日本では、同じモデルがたくさん入る事が少ないので、なかなかこういうレースを楽しむ事ができません。アメリカでは、純クルージング艇であっても、オーナーズクラブが設立され、情報交換の他に、こういうワンデザインレースもやってます。クルージング艇でも、同じモデルなら、そういう楽しみ方もある。

オーナーズクラブというのは、同じヨットのオーナー同士が設立するクラブですから、互いのヨットの情報交換ができ、こういう事をした、こういう工夫をしたら良い、等々が参考になり、助け合いのクラブとして互いに利用できます。レースするには、遠い場所ですと無理がありますが、情報交換という面では、日本でもこういうオーナーズクラブができると良いですね。いつかはと思っています。
市場の小さな日本ですから、モデル単位では無理でも、デイセーラーに限るとか、ジャンルひとくくりでも良いかもしれません。仲間同士、何か盛り上げる要素がほしいですね。

以前、同じ地域に最低2艇の同じモデルを、と書きました。まずはこれでしょうか?何とか、今年は、それができればと思っています。そうしたら、たった2艇ですが、ひとつの楽しみ方ができます。ここから拡大していけば良い。

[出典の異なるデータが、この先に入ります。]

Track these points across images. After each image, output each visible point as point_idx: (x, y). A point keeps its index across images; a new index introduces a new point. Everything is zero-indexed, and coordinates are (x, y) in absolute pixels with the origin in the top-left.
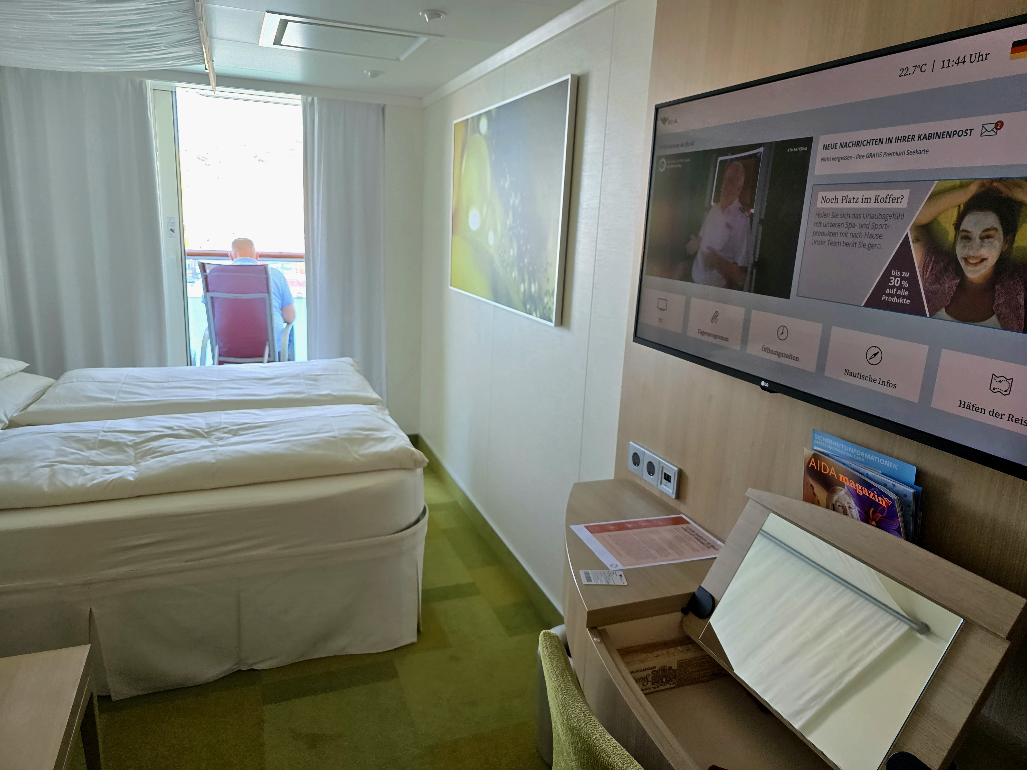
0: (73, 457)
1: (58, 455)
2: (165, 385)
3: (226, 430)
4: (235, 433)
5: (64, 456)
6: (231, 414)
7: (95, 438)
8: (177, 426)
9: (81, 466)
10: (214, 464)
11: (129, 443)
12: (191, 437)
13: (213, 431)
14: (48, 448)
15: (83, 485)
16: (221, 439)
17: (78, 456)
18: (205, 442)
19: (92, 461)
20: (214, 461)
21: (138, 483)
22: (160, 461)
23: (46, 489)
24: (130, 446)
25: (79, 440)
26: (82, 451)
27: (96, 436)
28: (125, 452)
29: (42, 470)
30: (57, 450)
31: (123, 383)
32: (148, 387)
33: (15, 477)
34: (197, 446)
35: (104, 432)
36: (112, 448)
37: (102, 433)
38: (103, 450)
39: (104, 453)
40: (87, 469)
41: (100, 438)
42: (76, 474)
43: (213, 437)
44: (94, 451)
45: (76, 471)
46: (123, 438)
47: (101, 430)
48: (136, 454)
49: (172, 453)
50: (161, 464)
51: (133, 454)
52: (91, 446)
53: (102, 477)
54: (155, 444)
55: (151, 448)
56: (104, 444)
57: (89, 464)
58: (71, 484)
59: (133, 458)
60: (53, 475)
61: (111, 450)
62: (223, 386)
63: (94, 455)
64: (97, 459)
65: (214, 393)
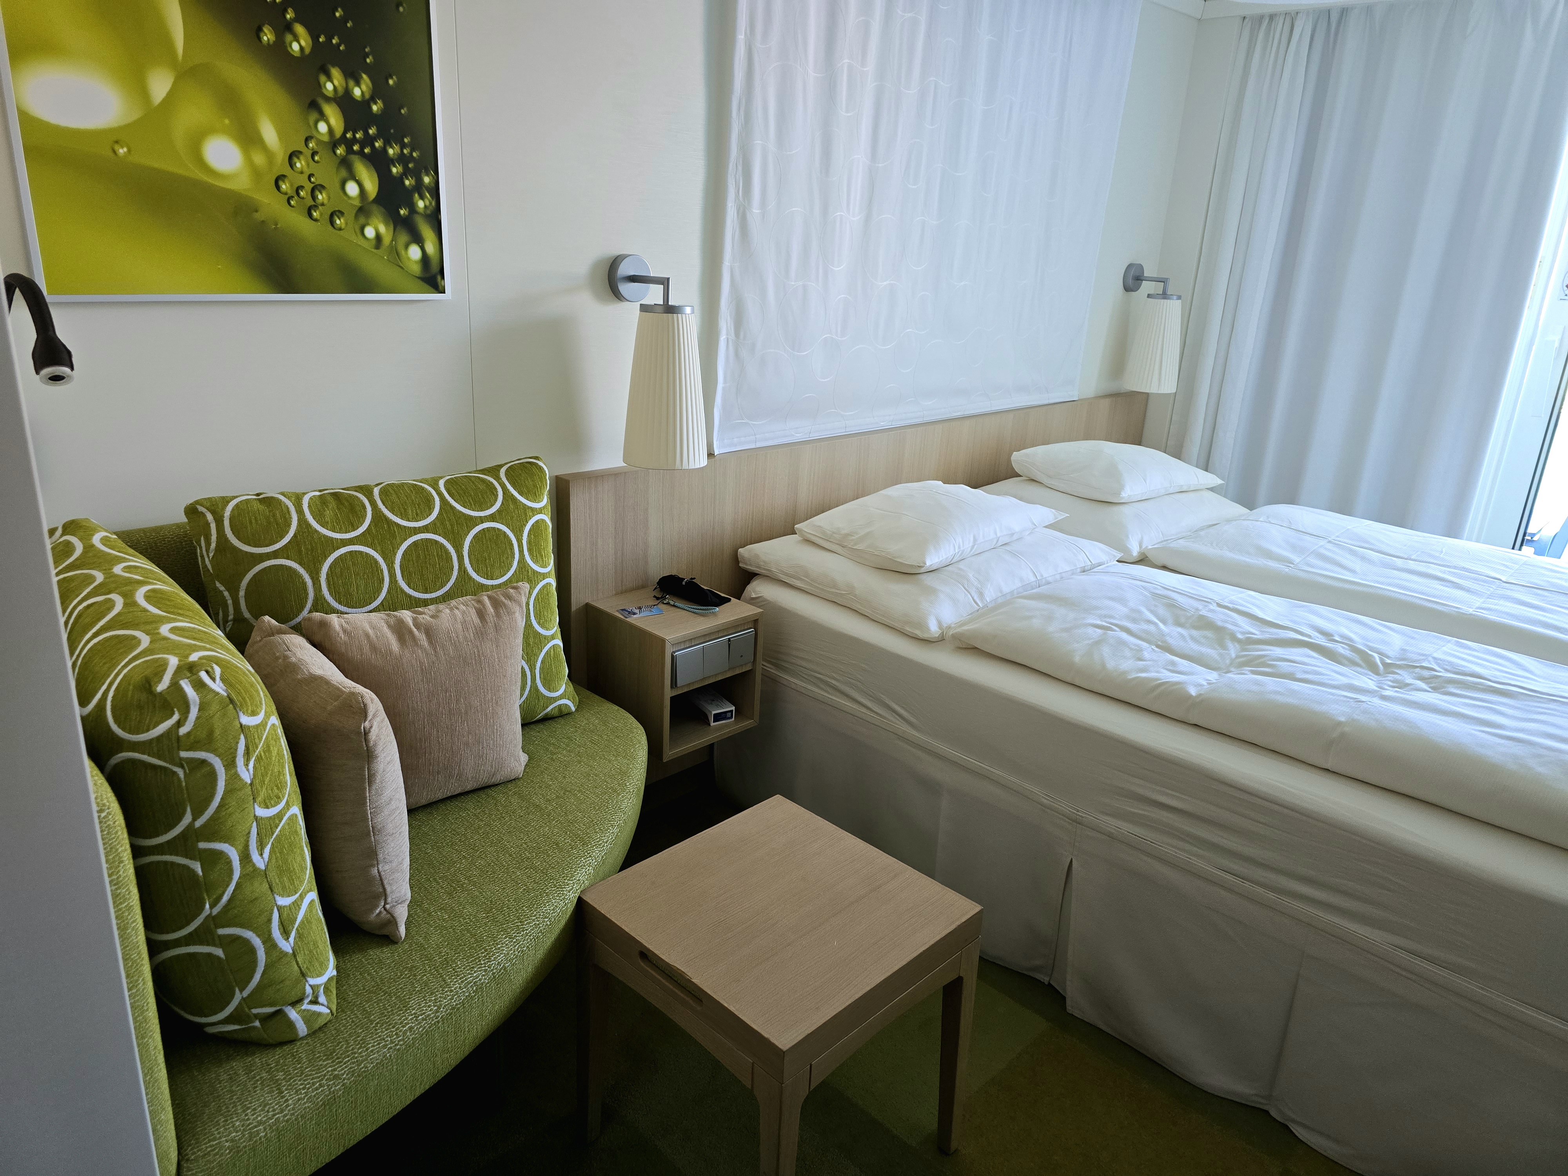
0: (1145, 626)
1: (1127, 617)
2: (1399, 562)
3: (1426, 673)
4: (1438, 685)
5: (1134, 621)
6: (1470, 648)
7: (1197, 609)
8: (1342, 636)
9: (1145, 645)
10: (1340, 724)
11: (1240, 636)
12: (1352, 663)
13: (1399, 667)
14: (1122, 601)
15: (1125, 673)
16: (1402, 685)
17: (1152, 628)
18: (1368, 682)
19: (1165, 642)
20: (1343, 719)
21: (1201, 703)
22: (1257, 683)
23: (1077, 659)
24: (1239, 641)
25: (1172, 606)
26: (1164, 622)
27: (1200, 607)
28: (1223, 646)
29: (1091, 631)
30: (1133, 610)
31: (1329, 542)
32: (1363, 558)
33: (1052, 628)
34: (1344, 680)
35: (1219, 605)
36: (1209, 634)
37: (1213, 607)
38: (1195, 633)
39: (1192, 638)
40: (1149, 652)
41: (1204, 612)
42: (1128, 653)
43: (1391, 677)
44: (1180, 630)
45: (1131, 649)
46: (1236, 625)
47: (1215, 601)
48: (1237, 657)
49: (1291, 677)
50: (1255, 688)
51: (1233, 656)
52: (1183, 620)
53: (1158, 672)
54: (1278, 651)
55: (1264, 656)
56: (1204, 624)
57: (1158, 646)
58: (1111, 664)
59: (1228, 662)
60: (1098, 643)
61: (1205, 637)
62: (1509, 593)
63: (1173, 633)
64: (1173, 642)
65: (1478, 602)
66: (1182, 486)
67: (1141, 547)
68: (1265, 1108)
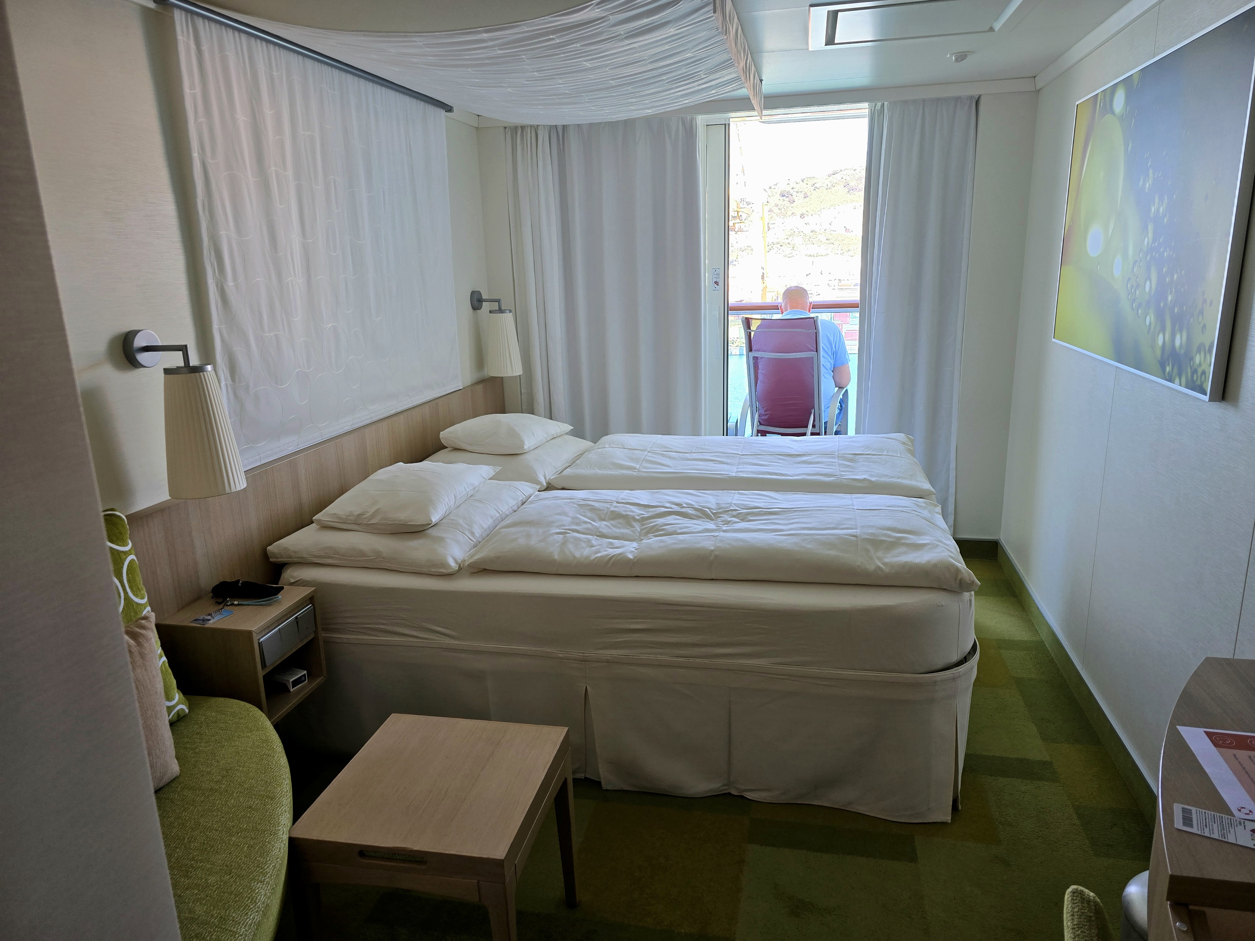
0: (585, 526)
1: (572, 523)
2: (688, 456)
3: (734, 513)
4: (743, 518)
5: (577, 524)
6: (745, 494)
7: (608, 508)
8: (687, 504)
9: (590, 537)
10: (712, 551)
11: (637, 518)
12: (698, 518)
13: (721, 513)
14: (565, 514)
15: (588, 557)
16: (727, 523)
17: (589, 526)
18: (711, 525)
19: (600, 532)
20: (712, 548)
21: (638, 562)
22: (661, 541)
23: (556, 557)
24: (638, 520)
25: (593, 509)
26: (594, 521)
27: (609, 507)
28: (632, 526)
29: (556, 537)
30: (573, 518)
31: (649, 452)
32: (670, 457)
33: (533, 542)
34: (700, 528)
35: (618, 502)
36: (621, 521)
37: (615, 504)
38: (612, 522)
39: (613, 525)
40: (594, 540)
41: (612, 509)
42: (583, 545)
43: (720, 519)
44: (604, 523)
45: (584, 542)
46: (633, 512)
47: (614, 501)
48: (641, 530)
49: (675, 533)
50: (662, 544)
51: (639, 530)
52: (603, 517)
53: (606, 551)
54: (660, 521)
55: (657, 525)
56: (615, 516)
57: (597, 536)
58: (577, 554)
59: (638, 534)
60: (564, 543)
61: (620, 523)
62: (745, 460)
63: (603, 526)
64: (605, 531)
65: (734, 469)
66: (553, 435)
67: (545, 479)
68: (728, 791)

ヨットだけあれば良いわけではありません。それを使って、どういう遊び方に発展させる事ができるのか?我々業者に負うところは大きいのかもしれません。デイセーラーは日本ではまだまだマイナーな存在です。でも、きっと将来には、多くの方々が、気軽にセーリングを楽しみ、時折ワンデザインレースを楽しみ、ヨットが身近に感じられるようになる事を願っております。旅も良いけど、セーリングも面白い。